Monday, Mar. 09, 1953
The Persuader
The House Foreign Affairs Committee moved out of its cramped old quarters in the Capitol into the spacious hearing room of the Banking & Currency Committee to hear Secretary of State John Foster Dulles defend the President's resolution on enslaved peoples (TIME, March 2). Nonetheless, the seats were filled, reporters were jammed against television cameras, and standees rimmed the room by the time Dulles took the witness chair. First he read a carefully prepared statement, setting forth the high principles of the resolution. Then he pointed out the pitfalls of flatly repudiating the Yalta or Potsdam agreements of World War II, or trying to fix the blame on anybody for executing them. Next he took the questions.
Wisconsin's Larry Smith wanted to know if there shouldn't be some sort of confession of America's error in signing the wartime agreements. Replied Dulles: "Confession is always good for the soul." But the place for confession, he said, "is in the privacy of communion with one's God. I do not think a resolution which we want to vibrate around the world is the place for confession."
Through the Ages. Dulles went on to explain the gradual objectives of the resolution in some of the most statesman like phrasing heard in the Capitol for a long time. Said he: "I do not think this resolution is going to soften the heart of the masters of the Kremlin. It will encourage the aspirations of captive people ... It is going to be a gradual process. This is the beginning, not the end ... I believe that this resolution--if taken as I hope with virtual unanimous support of the Congress--will resound through the ages, and will in due course attain a dignity and position in history comparable with that of the Declaration of Independence and the Monroe Doctrine."

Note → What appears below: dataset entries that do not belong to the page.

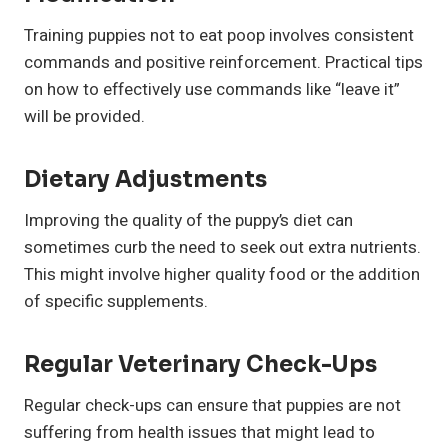
Training puppies not to eat poop involves consistent
commands and positive reinforcement. Practical tips
on how to effectively use commands like “leave it”
will be provided.
Dietary Adjustments
Improving the quality of the puppy’s diet can
sometimes curb the need to seek out extra nutrients.
This might involve higher quality food or the addition
of specific supplements.
Regular Veterinary Check-Ups
Regular check-ups can ensure that puppies are not
suffering from health issues that might lead to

The Representatives were completely won over. Next day the committee considered a dozen amendments, voted them all down and unanimously passed the resolution without a change. The Senate Foreign Relations Committee, after hearing Dulles behind closed doors, was expected to follow suit this week.
In Congress last week:
P: The Hawaiian statehood bill sailed serenely through the House Territories Subcommittee to the Committee on Interior and Insular Affairs, a strong indication that Hawaii would get its flag star, and soon.
P: The Senate Appropriations Committee approved $60,000 for the President's inactive Council of Economic Advisers--which the House once denied.